How driving high could affect your auto insurance
Motorists who drive high could see their auto insurance coverage go up in smoke.
Recreational cannabis became legal in Canada Oct. 17, 2018 but there are serious repercussions for those who get behind the wheel after smoking a joint. Similar to alcohol, driving under the influence of marijuana is dangerous with many of same adverse effects. Reaction time is slower, eye sight is hampered and focusing becomes more difficult.
In addition to posing a risk to yourself and others, driving high can result in a criminal conviction and carries insurance implications. First, your insurer will not cover any damage to your vehicle. But the more serious consequence is what happens to your premium up to and including the outright cancellation of your policy.
The new federal drug-impaired driving laws came into effect on June 21, 2019. There are two prohibited levels for THC, the primary psychoactive component of cannabis: it is a less serious offence to have between 2 nanograms (ng) and 5 ng of THC per ml of blood. It is a more serious offence to have 5 ng of THC or more per ml of blood.
The laws set the following penalties for driving while high:
- A fine of up to $1,000 for driving with 2 nanograms (ng) of THC per millilitre (ml) of blood but less than 5 ng.
- A fine of $1,000 or higher and possibly jail time if you have more than 5 ng/ml of THC in your blood.
- A fine of $1,000 or higher and possibly jail time if you have 50 milligrams of alcohol per 100 ml of blood and 2.5 ng/ml of THC in your system.
If you’re convicted of impaired driving you will also lose your licence for a year. For repeat offenders, the penalties are harsher, with a maximum of 10 years in prison for impaired driving that causes bodily harm and the possibility a life sentence for causing a fatal accident.

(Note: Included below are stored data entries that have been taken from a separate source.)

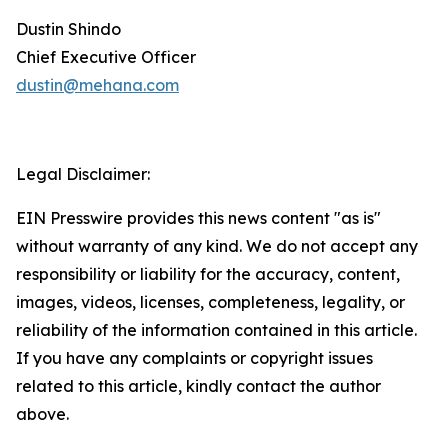
Dustin Shindo
Chief Executive Officer
dustin@mehana.com
Legal Disclaimer:
EIN Presswire provides this news content "as is"
without warranty of any kind. We do not accept any
responsibility or liability for the accuracy, content,
images, videos, licenses, completeness, legality, or
reliability of the information contained in this article.
If you have any complaints or copyright issues
related to this article, kindly contact the author
above.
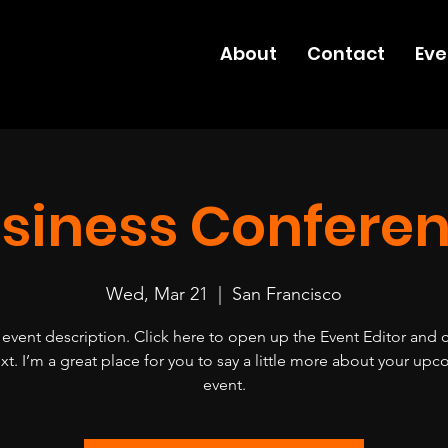
About
Contact
Eve
siness Confere
Wed, Mar 21
  |  
San Francisco
 event description. Click here to open up the Event Editor and
xt. I’m a great place for you to say a little more about your up
event.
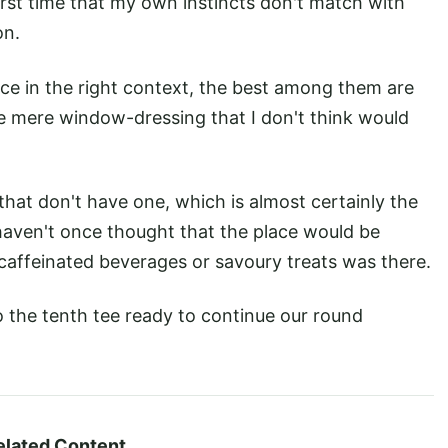
 first time that my own instincts don't match with
on.
e in the right context, the best among them are
re mere window-dressing that I don't think would
 that don't have one, which is almost certainly the
u haven't once thought that the place would be
caffeinated beverages or savoury treats was there.
o the tenth tee ready to continue our round
elated Content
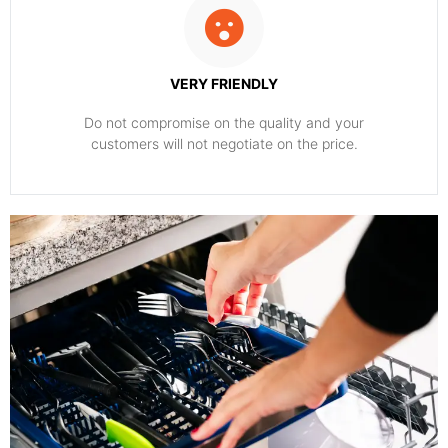
VERY FRIENDLY
​Do not compromise on the quality and your
customers will not negotiate on the price.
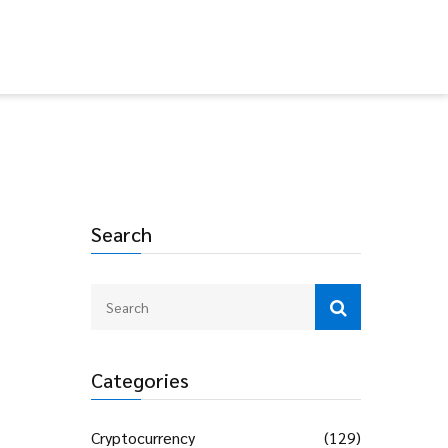
Search
Categories
Cryptocurrency
(129)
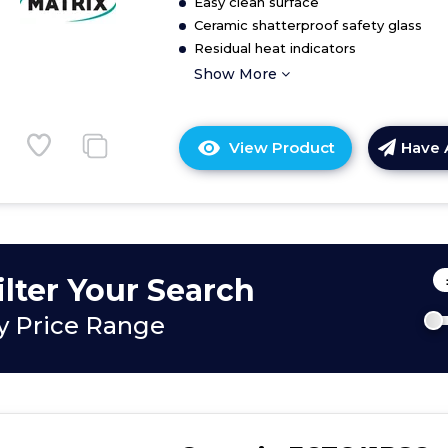
Easy clean surface
Ceramic shatterproof safety glass
Residual heat indicators
Show More
View Product
Have 
Click
here
for
product
details
of
ilter Your Search
Four
zone
y Price Range
ceramic
hob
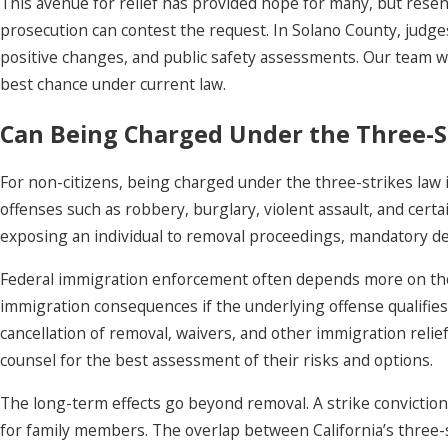
This avenue for relief has provided hope for many, but resen
prosecution can contest the request. In Solano County, judge
positive changes, and public safety assessments. Our team w
best chance under current law.
Can Being Charged Under the Three-St
For non-citizens, being charged under the three-strikes law i
offenses such as robbery, burglary, violent assault, and cert
exposing an individual to removal proceedings, mandatory det
Federal immigration enforcement often depends more on the 
immigration consequences if the underlying offense qualifies u
cancellation of removal, waivers, and other immigration relie
counsel for the best assessment of their risks and options.
The long-term effects go beyond removal. A strike conviction 
for family members. The overlap between California’s three-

Following a conviction, your insurance will drop you. In order to continue driving, you’ll have to get a high-risk policy. Those rates are drastically higher – we’re talking thousands - and could be even more for impaired driving that causes a collision.
The criminal code conviction will stay on your record for three years, but it could take as long as six to be able to access the mainstream auto insurance market again.
However, an impairment charge that’s thrown out of court won’t affect your auto insurance premium.
It’s also important to note that in Ontario driving high can also affect your no-fault benefits claims.
If you are found to be impaired by alcohol and/or drugs at the time of the accident, your insurer may not be required to pay you an income replacement benefit, a non-earner benefit or other benefits such as lost educational expenses, expenses of visitors and housekeeping and home maintenance benefits.
The exclusion will apply not only to the driver, but also to any passenger of the automobile.
As with alcohol, there are no hard and fast rules about when it is safe to drive after consuming cannabis. Impairment and blood-level concentration of inebriating substances depend things like how much you had and your body type.
The rule of thumb is that it takes three to four hours after smoking a “standard joint” for blood-level concentrations of THC to drop close to or below the legal threshold, Douglas Beirness, senior research and policy advisor at the Canadian Centre on Substance Abuse and Addiction, told Global News in an interview.
For some people, however, it might take longer, he added. And the more cannabis you consume, the longer you’ll have to wait. As for edibles, “it’s a totally different story,” Beirness said. “They take longer to get up there and longer to come down.”
MADD Canada’s recommendation is the same as it is with alcohol – if you know you’re going to be consuming, don’t drive. Plan ahead for a sober ride home – take an Uber, a cab, a designated driver or public transportation.